DATA SHOWN section start

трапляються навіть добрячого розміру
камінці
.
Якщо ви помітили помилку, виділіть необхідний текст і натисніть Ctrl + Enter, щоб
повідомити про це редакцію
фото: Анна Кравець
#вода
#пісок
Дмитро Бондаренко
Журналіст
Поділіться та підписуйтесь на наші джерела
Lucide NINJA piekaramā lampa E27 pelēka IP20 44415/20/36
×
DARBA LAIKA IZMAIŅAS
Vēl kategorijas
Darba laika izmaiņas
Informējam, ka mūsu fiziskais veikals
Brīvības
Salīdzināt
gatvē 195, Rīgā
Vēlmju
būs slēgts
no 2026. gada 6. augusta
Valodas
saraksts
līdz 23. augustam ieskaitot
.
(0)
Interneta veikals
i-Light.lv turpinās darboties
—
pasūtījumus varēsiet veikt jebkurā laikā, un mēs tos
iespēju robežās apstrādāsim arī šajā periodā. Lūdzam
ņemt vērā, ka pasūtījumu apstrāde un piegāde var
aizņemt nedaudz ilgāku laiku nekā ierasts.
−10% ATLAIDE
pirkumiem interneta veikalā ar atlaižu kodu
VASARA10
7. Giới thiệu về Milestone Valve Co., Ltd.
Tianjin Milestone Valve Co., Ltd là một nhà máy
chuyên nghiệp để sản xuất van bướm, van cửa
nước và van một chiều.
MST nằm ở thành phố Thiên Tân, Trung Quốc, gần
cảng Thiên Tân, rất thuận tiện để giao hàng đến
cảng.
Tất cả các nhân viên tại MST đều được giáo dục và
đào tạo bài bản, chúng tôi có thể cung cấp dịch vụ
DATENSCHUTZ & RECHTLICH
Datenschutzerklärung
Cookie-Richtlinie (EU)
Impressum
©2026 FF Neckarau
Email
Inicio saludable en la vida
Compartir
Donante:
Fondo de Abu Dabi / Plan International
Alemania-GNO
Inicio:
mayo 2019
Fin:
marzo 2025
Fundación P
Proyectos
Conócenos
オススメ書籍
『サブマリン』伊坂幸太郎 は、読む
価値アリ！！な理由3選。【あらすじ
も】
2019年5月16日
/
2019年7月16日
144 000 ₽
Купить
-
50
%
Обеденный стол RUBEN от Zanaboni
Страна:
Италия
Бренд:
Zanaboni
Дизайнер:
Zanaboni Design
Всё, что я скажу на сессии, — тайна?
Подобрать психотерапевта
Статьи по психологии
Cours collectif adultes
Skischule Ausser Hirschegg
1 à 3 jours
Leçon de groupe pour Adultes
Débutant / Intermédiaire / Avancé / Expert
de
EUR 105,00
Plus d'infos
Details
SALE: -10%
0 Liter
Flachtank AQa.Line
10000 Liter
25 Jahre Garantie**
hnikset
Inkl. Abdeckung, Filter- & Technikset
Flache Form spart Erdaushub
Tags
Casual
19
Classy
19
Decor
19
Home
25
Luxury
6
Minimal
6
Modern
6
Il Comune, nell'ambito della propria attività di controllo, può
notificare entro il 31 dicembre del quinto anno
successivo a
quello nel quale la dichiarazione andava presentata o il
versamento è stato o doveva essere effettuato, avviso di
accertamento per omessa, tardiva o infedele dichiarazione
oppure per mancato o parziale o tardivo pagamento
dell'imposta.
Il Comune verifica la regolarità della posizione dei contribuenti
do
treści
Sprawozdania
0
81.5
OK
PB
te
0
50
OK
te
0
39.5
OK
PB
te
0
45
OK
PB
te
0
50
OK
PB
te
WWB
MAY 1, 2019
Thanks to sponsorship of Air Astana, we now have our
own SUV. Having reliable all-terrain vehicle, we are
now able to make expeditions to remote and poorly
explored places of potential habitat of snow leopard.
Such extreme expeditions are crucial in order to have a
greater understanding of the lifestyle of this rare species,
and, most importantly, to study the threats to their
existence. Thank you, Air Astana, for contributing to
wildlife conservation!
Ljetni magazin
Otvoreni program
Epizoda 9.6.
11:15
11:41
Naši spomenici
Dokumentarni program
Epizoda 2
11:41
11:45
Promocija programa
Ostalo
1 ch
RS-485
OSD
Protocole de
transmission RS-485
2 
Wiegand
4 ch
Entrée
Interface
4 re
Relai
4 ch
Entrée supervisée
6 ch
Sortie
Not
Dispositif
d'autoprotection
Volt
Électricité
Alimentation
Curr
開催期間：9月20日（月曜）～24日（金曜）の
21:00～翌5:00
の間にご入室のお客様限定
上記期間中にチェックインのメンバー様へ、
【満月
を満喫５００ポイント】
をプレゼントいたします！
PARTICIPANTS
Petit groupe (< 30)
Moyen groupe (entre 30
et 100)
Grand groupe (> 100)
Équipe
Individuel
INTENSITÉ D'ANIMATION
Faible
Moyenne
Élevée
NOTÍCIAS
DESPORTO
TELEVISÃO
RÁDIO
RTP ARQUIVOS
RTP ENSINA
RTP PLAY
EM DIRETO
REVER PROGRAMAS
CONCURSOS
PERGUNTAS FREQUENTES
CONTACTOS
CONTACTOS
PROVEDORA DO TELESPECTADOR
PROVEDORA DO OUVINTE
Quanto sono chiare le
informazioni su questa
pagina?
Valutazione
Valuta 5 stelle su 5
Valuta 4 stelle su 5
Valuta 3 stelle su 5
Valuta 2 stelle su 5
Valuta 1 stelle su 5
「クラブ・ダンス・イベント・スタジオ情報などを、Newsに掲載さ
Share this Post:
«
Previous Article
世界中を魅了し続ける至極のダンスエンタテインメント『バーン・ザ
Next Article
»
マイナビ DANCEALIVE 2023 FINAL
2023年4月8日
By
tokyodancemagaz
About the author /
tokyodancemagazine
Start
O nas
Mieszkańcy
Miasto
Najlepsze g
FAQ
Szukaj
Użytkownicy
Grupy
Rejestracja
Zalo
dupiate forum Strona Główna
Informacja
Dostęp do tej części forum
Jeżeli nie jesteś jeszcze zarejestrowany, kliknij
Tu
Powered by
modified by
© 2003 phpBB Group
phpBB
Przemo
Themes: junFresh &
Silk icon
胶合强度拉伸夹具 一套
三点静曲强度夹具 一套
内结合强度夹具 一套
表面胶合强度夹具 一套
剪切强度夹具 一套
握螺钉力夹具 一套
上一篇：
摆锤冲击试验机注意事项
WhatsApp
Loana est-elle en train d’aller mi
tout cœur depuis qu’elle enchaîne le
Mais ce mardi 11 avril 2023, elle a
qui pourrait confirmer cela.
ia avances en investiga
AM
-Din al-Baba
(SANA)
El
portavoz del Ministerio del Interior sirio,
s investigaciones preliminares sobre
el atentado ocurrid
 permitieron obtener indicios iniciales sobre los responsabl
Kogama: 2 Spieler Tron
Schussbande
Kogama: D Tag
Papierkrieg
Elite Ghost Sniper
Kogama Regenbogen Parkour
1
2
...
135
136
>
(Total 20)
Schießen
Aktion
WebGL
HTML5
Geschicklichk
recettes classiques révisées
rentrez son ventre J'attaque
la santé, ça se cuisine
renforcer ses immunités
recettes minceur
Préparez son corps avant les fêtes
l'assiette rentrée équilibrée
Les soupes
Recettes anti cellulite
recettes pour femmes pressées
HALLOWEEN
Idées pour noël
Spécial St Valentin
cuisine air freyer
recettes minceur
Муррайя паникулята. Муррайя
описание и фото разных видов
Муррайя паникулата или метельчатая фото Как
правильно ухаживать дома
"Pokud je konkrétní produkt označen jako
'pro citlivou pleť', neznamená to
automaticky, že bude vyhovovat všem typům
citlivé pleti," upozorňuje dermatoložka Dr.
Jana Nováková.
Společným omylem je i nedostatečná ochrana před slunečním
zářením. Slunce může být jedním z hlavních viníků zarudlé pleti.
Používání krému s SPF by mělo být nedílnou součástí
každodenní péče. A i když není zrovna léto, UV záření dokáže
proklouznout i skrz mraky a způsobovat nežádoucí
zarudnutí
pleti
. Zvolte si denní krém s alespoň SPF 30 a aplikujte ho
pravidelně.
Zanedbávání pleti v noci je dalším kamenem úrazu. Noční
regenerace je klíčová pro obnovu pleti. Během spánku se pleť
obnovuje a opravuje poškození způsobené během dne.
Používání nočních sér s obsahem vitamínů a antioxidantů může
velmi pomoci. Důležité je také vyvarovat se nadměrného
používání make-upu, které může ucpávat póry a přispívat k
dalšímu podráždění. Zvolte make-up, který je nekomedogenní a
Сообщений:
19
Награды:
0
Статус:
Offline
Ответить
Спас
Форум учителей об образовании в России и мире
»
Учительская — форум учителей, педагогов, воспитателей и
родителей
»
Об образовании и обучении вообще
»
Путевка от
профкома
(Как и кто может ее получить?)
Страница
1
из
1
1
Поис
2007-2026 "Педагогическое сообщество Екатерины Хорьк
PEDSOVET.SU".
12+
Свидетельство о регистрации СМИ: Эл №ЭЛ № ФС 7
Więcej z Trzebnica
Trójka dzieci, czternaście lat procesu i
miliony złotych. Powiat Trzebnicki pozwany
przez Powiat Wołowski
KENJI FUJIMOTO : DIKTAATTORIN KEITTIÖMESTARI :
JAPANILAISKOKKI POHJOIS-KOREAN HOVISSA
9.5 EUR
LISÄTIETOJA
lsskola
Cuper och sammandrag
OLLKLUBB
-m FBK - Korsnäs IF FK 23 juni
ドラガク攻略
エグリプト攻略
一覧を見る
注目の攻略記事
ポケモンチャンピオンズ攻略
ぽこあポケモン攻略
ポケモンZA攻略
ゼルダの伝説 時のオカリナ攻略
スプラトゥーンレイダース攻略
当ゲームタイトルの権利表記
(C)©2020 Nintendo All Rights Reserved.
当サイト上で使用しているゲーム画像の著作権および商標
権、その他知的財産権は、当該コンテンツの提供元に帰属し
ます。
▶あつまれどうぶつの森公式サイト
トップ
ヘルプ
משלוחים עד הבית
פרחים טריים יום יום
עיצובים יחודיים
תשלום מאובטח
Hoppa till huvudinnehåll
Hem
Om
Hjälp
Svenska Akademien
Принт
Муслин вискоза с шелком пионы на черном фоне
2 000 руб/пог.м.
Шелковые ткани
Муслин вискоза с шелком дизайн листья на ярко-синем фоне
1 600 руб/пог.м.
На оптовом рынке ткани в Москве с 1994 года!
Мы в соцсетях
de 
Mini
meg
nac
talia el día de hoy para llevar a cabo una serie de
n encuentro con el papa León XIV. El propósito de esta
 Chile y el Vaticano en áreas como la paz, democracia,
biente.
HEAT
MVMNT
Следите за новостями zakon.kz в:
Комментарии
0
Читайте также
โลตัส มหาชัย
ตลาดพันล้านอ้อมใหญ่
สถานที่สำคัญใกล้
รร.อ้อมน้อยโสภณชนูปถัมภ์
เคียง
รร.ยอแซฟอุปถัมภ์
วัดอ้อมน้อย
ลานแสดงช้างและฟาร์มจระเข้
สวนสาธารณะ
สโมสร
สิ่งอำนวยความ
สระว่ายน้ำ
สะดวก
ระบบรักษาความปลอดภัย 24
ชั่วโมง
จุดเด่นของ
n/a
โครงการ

DATA SHOWN section end

* WORK ITEM *
When you reach the line with "Cuper och sammandrag" in the records above, start writing out lines exactly, and stop once the line with "1 600 руб/пог.м." has been written; include nothing else.

* FINISHED TASK *
Cuper och sammandrag
OLLKLUBB
-m FBK - Korsnäs IF FK 23 juni
ドラガク攻略
エグリプト攻略
一覧を見る
注目の攻略記事
ポケモンチャンピオンズ攻略
ぽこあポケモン攻略
ポケモンZA攻略
ゼルダの伝説 時のオカリナ攻略
スプラトゥーンレイダース攻略
当ゲームタイトルの権利表記
(C)©2020 Nintendo All Rights Reserved.
当サイト上で使用しているゲーム画像の著作権および商標
権、その他知的財産権は、当該コンテンツの提供元に帰属し
ます。
▶あつまれどうぶつの森公式サイト
トップ
ヘルプ
משלוחים עד הבית
פרחים טריים יום יום
עיצובים יחודיים
תשלום מאובטח
Hoppa till huvudinnehåll
Hem
Om
Hjälp
Svenska Akademien
Принт
Муслин вискоза с шелком пионы на черном фоне
2 000 руб/пог.м.
Шелковые ткани
Муслин вискоза с шелком дизайн листья на ярко-синем фоне
1 600 руб/пог.м.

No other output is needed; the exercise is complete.